Reading Between the Waves: Robust Topic Segmentation Using Inter-Sentence Audio Features
Steffen Freisinger, Philipp Seeberger, Tobias Bocklet, Korbinian Riedhammer
TL;DR
This work tackles topic segmentation in spoken content by leveraging boundary-centered acoustic cues through an end-to-end multimodal framework. The authors introduce MultiSeg, which augments sentence-text embeddings with inter-sentence boundary audio features produced by a Siamese boundary audio encoder and processes the fused representation with a RoFormer tagger. End-to-end fine-tuning of the audio encoder and 2-second boundary windows yield substantial gains over text-only baselines and prior multimodal approaches, while demonstrating robustness to ASR noise and improved generalization in cross-lingual datasets.
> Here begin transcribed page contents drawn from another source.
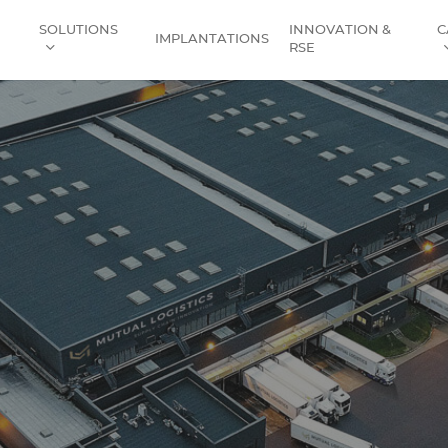
SOLUTIONS
INNOVATION &
C
IMPLANTATIONS
E
RSE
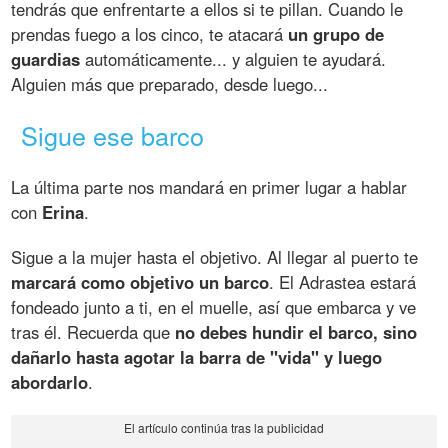
tendrás que enfrentarte a ellos si te pillan. Cuando le
prendas fuego a los cinco, te atacará
un grupo de
guardias
automáticamente... y alguien te ayudará.
Alguien más que preparado, desde luego...
Sigue ese barco
La última parte nos mandará en primer lugar a hablar
con
Erina
.
Sigue a la mujer hasta el objetivo. Al llegar al puerto te
marcará como objetivo un barco
. El Adrastea estará
fondeado junto a ti, en el muelle, así que embarca y ve
tras él. Recuerda que
no debes hundir el barco, sino
dañarlo hasta agotar la barra de "vida" y luego
abordarlo
.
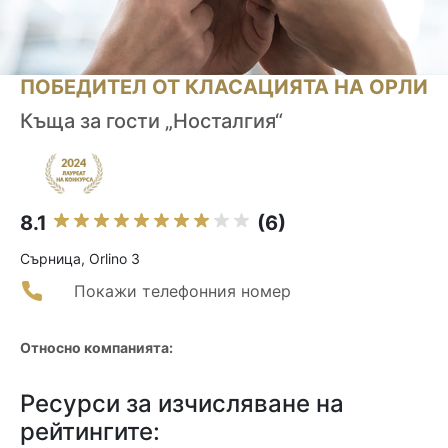
ПОБЕДИТЕЛ ОТ КЛАСАЦИЯТА НА ОРЛИ
Къща за гости „Носталгия“
8.1
(6)
Сърница, Orlino 3
Покажи телефонния номер
Относно компанията:
Ресурси за изчисляване на
рейтингите:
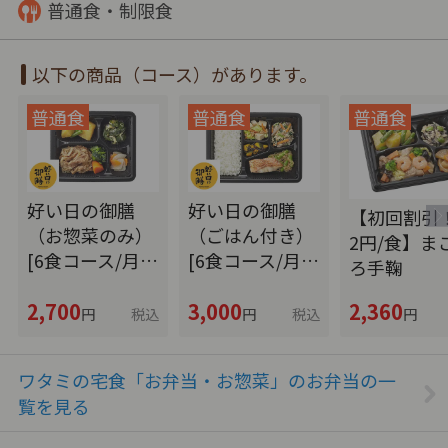
普通食・制限食
以下の商品（コース）があります。
好い日の御膳
好い日の御膳
【初回割引！
（お惣菜のみ）
（ごはん付き）
2円/食】ま
[6食コース/月…
[6食コース/月…
ろ手鞠
2,700
3,000
2,360
円
税込
円
税込
円
ワタミの宅食「お弁当・お惣菜」のお弁当の一
覧を見る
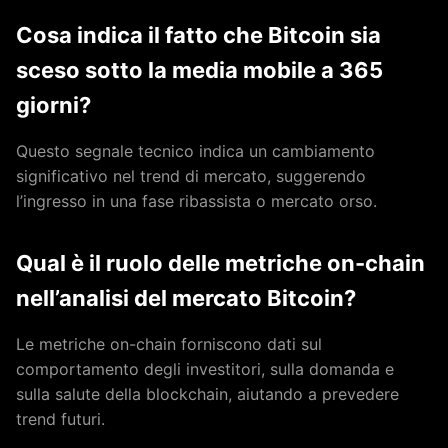
Cosa indica il fatto che Bitcoin sia
sceso sotto la media mobile a 365
giorni?
Questo segnale tecnico indica un cambiamento
significativo nel trend di mercato, suggerendo
l’ingresso in una fase ribassista o mercato orso.
Qual è il ruolo delle metriche on-chain
nell’analisi del mercato Bitcoin?
Le metriche on-chain forniscono dati sul
comportamento degli investitori, sulla domanda e
sulla salute della blockchain, aiutando a prevedere
trend futuri.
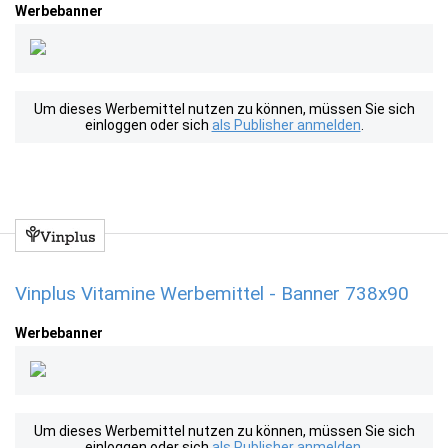
Werbebanner
Um dieses Werbemittel nutzen zu können, müssen Sie sich
einloggen oder sich
als Publisher anmelden
.
Vinplus Vitamine Werbemittel - Banner 738x90
Werbebanner
Um dieses Werbemittel nutzen zu können, müssen Sie sich
einloggen oder sich
als Publisher anmelden
.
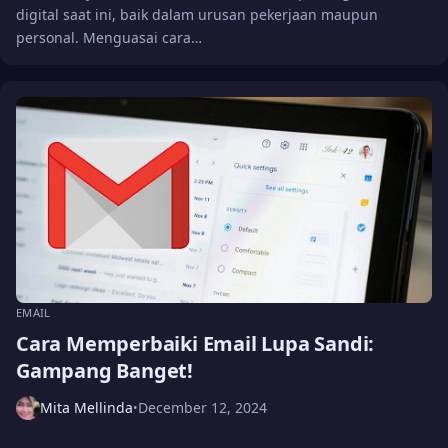
digital saat ini, baik dalam urusan pekerjaan maupun
personal. Menguasai cara…
EMAIL
Cara Memperbaiki Email Lupa Sandi:
Gampang Banget!
Mita Mellinda
December 12, 2024
•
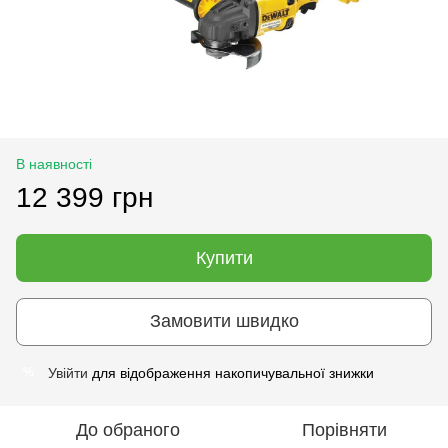
В наявності
12 399 грн
Купити
Замовити швидко
Увійти
для відображення накопичувальної знижки
%
До обраного
Порівняти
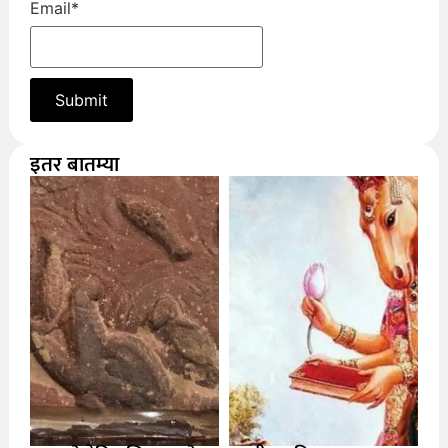
Email
*
इतर बातम्या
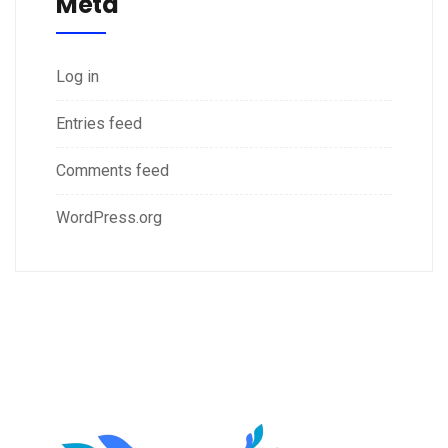
Meta
Log in
Entries feed
Comments feed
WordPress.org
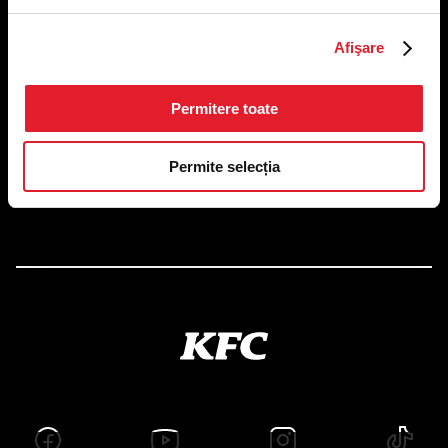
US FOOD NETWORK S.A.
Afişare
RO6645790, J40/24660/1994, Rev. Caen (2) 5610 -
Restaurante
Adresă sediu: Bucureşti Sectorul 1, Calea Dorobanţilor, Nr.
Permitere toate
239,
CAMERA 5, Etaj 2
Puncte de lucru
Permite selecția
Autorizații și avize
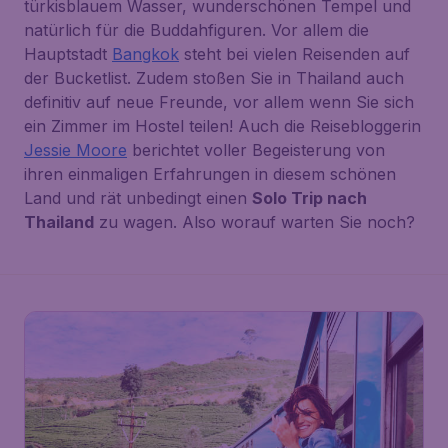
türkisblauem Wasser, wunderschönen Tempel und
natürlich für die Buddahfiguren. Vor allem die
Hauptstadt
Bangkok
steht bei vielen Reisenden auf
der Bucketlist. Zudem stoßen Sie in Thailand auch
definitiv auf neue Freunde, vor allem wenn Sie sich
ein Zimmer im Hostel teilen! Auch die Reisebloggerin
Jessie Moore
berichtet voller Begeisterung von
ihren einmaligen Erfahrungen in diesem schönen
Land und rät unbedingt einen
Solo Trip nach
Thailand
zu wagen. Also worauf warten Sie noch?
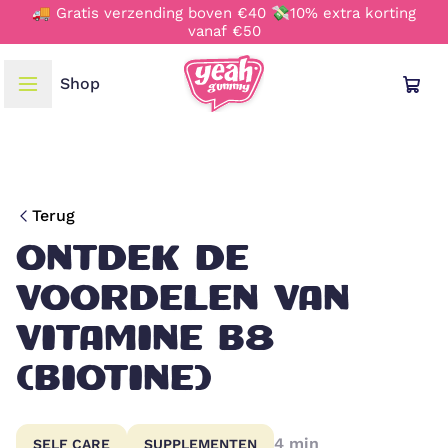
🚚 Gratis verzending boven €40 💸10% extra korting
vanaf €50
Shop
TAAL & REGIO
Deutsch
Terug
English
ONTDEK DE
VOORDELEN VAN
Français
VITAMINE B8
Italiano
(BIOTINE)
Nederlands
4
min
SELF CARE
SUPPLEMENTEN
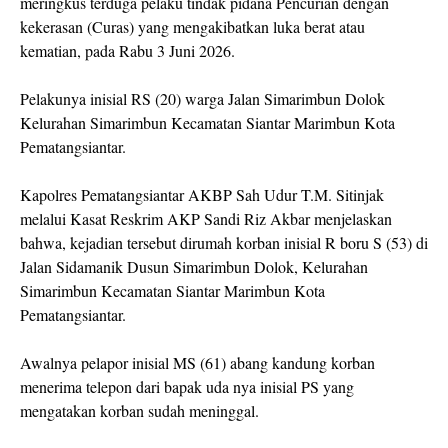
meringkus terduga pelaku tindak pidana Pencurian dengan
kekerasan (Curas) yang mengakibatkan luka berat atau
kematian, pada Rabu 3 Juni 2026.
Pelakunya inisial RS (20) warga Jalan Simarimbun Dolok
Kelurahan Simarimbun Kecamatan Siantar Marimbun Kota
Pematangsiantar.
Kapolres Pematangsiantar AKBP Sah Udur T.M. Sitinjak
melalui Kasat Reskrim AKP Sandi Riz Akbar menjelaskan
bahwa, kejadian tersebut dirumah korban inisial R boru S (53) di
Jalan Sidamanik Dusun Simarimbun Dolok, Kelurahan
Simarimbun Kecamatan Siantar Marimbun Kota
Pematangsiantar.
Awalnya pelapor inisial MS (61) abang kandung korban
menerima telepon dari bapak uda nya inisial PS yang
mengatakan korban sudah meninggal.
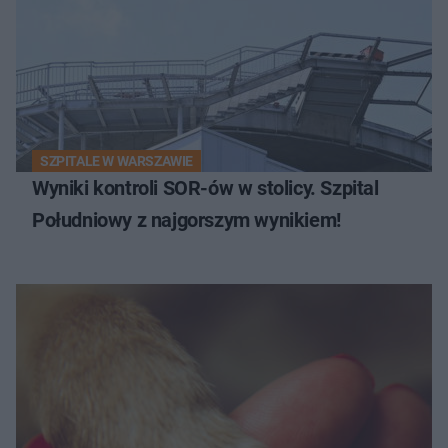
SZPITALE W WARSZAWIE
Wyniki kontroli SOR-ów w stolicy. Szpital
Południowy z najgorszym wynikiem!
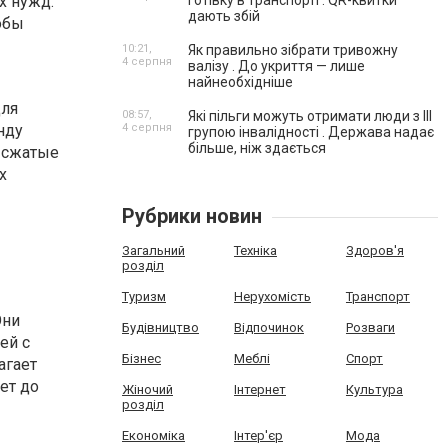
х нужд.
готівку в транспорті . QR-квитки
дають збій
обы
10:21,
Як правильно зібрати тривожну
4 серпня
валізу . До укриття — лише
найнеобхідніше
для
08:57,
Які пільги можуть отримати люди з III
нду
4 серпня
групою інвалідності . Держава надає
більше, ніж здається
 сжатые
х
Рубрики новин
Загальний
Техніка
Здоров'я
розділ
Туризм
Нерухомість
Транспорт
Они
Будівництво
Відпочинок
Розваги
ей с
Бізнес
Меблі
Спорт
агает
ет до
Жіночий
Інтернет
Культура
розділ
Економіка
Інтер'єр
Мода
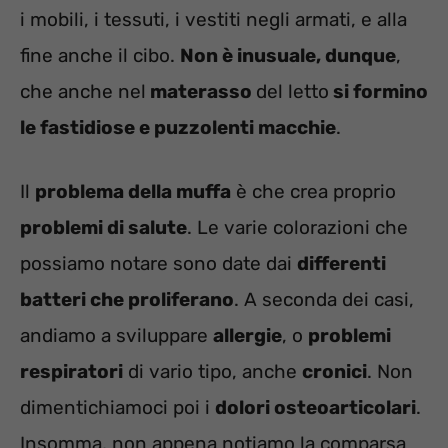
i mobili, i tessuti, i vestiti negli armati, e alla
fine anche il cibo.
Non è inusuale, dunque
,
che anche nel
materasso
del letto
si formino
le fastidiose e puzzolenti macchie
.
Il
problema della muffa
è che crea proprio
problemi di salute
. Le varie colorazioni che
possiamo notare sono date dai
differenti
batteri che proliferano
. A seconda dei casi,
andiamo a sviluppare
allergie
, o
problemi
respiratori
di vario tipo, anche
cronici
. Non
dimentichiamoci poi i
dolori osteoarticolari
.
Insomma, non appena notiamo la comparsa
The approach demonstrates practical impact for navigating and retrieving information in podcasts and videos, and the authors provide code to facilitate replication and extension.
Abstract
Spoken content, such as online videos and podcasts, often spans multiple topics, which makes automatic topic segmentation essential for user navigation and downstream applications. However, current methods do not fully leverage acoustic features, leaving room for improvement. We propose a multi-modal approach that fine-tunes both a text encoder and a Siamese audio encoder, capturing acoustic cues around sentence boundaries. Experiments on a large-scale dataset of YouTube videos show substantial gains over text-only and multi-modal baselines. Our model also proves more resilient to ASR noise and outperforms a larger text-only baseline on three additional datasets in Portuguese, German, and English, underscoring the value of learned acoustic features for robust topic segmentation.